══ DATA EXTRACT

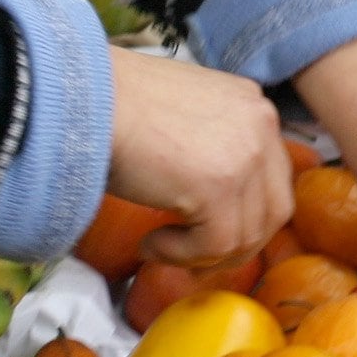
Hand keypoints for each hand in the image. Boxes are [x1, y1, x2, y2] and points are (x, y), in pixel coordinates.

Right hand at [106, 50, 292, 269]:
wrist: (82, 98)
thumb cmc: (115, 105)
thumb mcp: (183, 114)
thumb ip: (212, 143)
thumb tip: (214, 197)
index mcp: (253, 106)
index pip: (273, 176)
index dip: (245, 213)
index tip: (208, 232)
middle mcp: (262, 126)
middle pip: (274, 209)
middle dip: (236, 243)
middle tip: (194, 257)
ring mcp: (246, 156)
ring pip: (247, 235)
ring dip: (203, 254)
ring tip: (159, 245)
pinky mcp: (219, 187)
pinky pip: (215, 246)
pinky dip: (182, 256)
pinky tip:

════

## WORK TO COMPLETE
Output the data verbatim, images excluded.

## RESPONSE TO THIS TASK
Hand keypoints for each hand in the image. Boxes are [x1, y1, x2, y2] and points are (x, y), in pixel coordinates.

Right hand at [106, 50, 292, 269]:
wrist: (82, 98)
thumb cmc: (115, 105)
thumb mcp: (183, 114)
thumb ip: (212, 143)
thumb tip: (214, 197)
index mcp: (253, 106)
index pip: (273, 176)
index dip: (245, 213)
index tip: (208, 232)
middle mcp: (262, 126)
middle pip: (274, 209)
middle dip: (236, 243)
middle tip: (194, 257)
ring mcp: (246, 156)
ring pip: (247, 235)
ring dip: (203, 254)
ring tip: (159, 245)
pinky mcp: (219, 187)
pinky pip: (215, 246)
pinky dip: (182, 256)
pinky tip:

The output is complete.